14 августа 1709 года от Р.Х.
«Осязаем, как слепые стену, и, как без глаз, ходим ощупью; спотыкаемся в полдень, как в сумерки, между живыми – как мёртвые. Все мы ревём, как медведи, и стонем, как голуби; ожидаем суда, и нет его, – спасения, но оно далеко от нас».
(Исайя, 59, 10 – 59, 11).
15 августа 1709 года от Р.Х.
Сегодня день Успения Пресветлой Матери Божией, Королевы Неба. Служба была столь же торжественной, сколь и трогательной, и, преклонив колени, я молился о том, чтобы мне было даровано забытьё и вечный покой.
18 августа 1709 года от Р.Х.
Нищета превратила наш славный город в бурлящий котёл: кто не умирал, тот бунтовал. Пройдя всего лишь три перекрёстка, я получил дюжину прокламаций – их насильно сунули мне в руку и ещё, наглецы, потребовали за них плату. Выглядели же сии благотворители столь устрашающе, что я не посмел отказать, так как шёл без Армана. В нашем городе теперь вместо хлеба и вина торгуют злобой и горестями.
О, если бы я мог продать своё отчаяние, сколько сундуков золота я бы за него выручил!
20 августа 1709 года от Р.Х.
Сегодня на нескольких улицах бедные люди разгромили хлебные лавки и вынесли из них товар, чтобы утолить свой голод, но господа из Дворца утихомирили их лживыми обещаниями. По милости Божией, сие бесчинство не коснулось моего дома.
22 августа 1709 года от Р.Х.
Большие проблемы с поставками. Все виноградники вымерзли прошедшей зимою.
Весь день льёт дождь и невыносимо клонит ко сну. О, если б я мог послать все дела в пасть ада, праздно сесть перед огнём очага и слушать льющуюся воду! Хотел бы я лишиться рассудка, но, боюсь, не хватит моих богатств на эту роскошь.
Впрочем, разве «глупость не изливает на всех смертных равно свою благостыню»?
Проснувшись, я увидел её, то есть ди М. Она листала тетрадку, брошенную мною на конторке, с необычным выражением внимания на лице. Сама ли она открыла замок поддельным ключом, или её впустил Арман – неизвестно.
Заметив, что я больше не сплю, ди М. заговорила:
- Мы поспорили с мессером Джанмарией – тем, которого ты пытался проткнуть ножом, – о том, какую ответственность несёт вампир перед смертным – и Джанмария меня убедил. Он считает, что мне следует думать о твоём благополучии, так же, как хозяину – заботиться о своей собаке или лошади. Приобщив тебя к своей тёмной природе, отвратив от Бога, я должна теперь отчитываться за твою судьбу. Так он сказал.
Я не знал, что отвечать на это, и молчал.
Ди М. продолжала:
- Таким образом, я обязана избавить тебя от терзаний. Ты действительно больше не хочешь видеть меня? Так я мигом исчезну, и всё это покажется тебе лишь чудовищным сном, вызванным расстройством пищеварения.

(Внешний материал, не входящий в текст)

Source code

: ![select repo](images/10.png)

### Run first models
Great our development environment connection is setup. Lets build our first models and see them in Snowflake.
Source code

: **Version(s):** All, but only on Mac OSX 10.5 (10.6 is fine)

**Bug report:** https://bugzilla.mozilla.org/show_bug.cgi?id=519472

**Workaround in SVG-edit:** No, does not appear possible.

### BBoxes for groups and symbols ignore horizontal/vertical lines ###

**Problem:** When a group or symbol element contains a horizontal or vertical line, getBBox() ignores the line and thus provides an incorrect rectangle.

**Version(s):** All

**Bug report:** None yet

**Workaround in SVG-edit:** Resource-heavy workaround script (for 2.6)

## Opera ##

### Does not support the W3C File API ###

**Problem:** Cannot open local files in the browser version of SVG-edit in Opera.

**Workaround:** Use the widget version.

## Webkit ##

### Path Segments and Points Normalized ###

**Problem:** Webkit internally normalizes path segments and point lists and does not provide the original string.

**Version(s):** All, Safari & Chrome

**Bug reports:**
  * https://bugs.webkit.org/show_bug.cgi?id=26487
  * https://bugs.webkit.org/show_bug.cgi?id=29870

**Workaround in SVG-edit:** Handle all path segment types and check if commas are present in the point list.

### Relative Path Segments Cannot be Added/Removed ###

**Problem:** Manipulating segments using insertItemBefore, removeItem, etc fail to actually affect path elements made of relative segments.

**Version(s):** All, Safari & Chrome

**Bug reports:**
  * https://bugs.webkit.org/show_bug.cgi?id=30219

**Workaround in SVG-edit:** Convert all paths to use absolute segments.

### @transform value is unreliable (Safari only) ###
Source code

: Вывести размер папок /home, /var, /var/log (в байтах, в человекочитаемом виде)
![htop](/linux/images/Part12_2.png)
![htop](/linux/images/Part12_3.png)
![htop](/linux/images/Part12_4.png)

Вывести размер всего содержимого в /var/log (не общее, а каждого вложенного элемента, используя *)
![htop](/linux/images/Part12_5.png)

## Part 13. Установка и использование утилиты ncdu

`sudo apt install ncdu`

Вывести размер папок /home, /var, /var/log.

- Нет, - сказал я. – Я не могу жить без тебя.
- Не можешь жить, - повторила она. – Но ведь и жить со мной ты не можешь.
- Почему?
Глупый вопрос! Ди М. мне даже не ответила. И, смешно: с каким удивлением и состраданием она при этом на меня смотрела! Так что же теперь делать?
- Так что же теперь делать? – задумчиво произнесла ди М.
Я сел, опершись на локоть. Достаточно ли милосердно?
- Я думаю, что это достаточно милосердно, - сказала ди М.
Дождь всё ещё журчал за окном. Я знал, что она собирается делать, но сидел спокойно. В конце концов, я испытывал это много раз, наверное, около сотни раз. Просто раньше я потом приходил в сознание.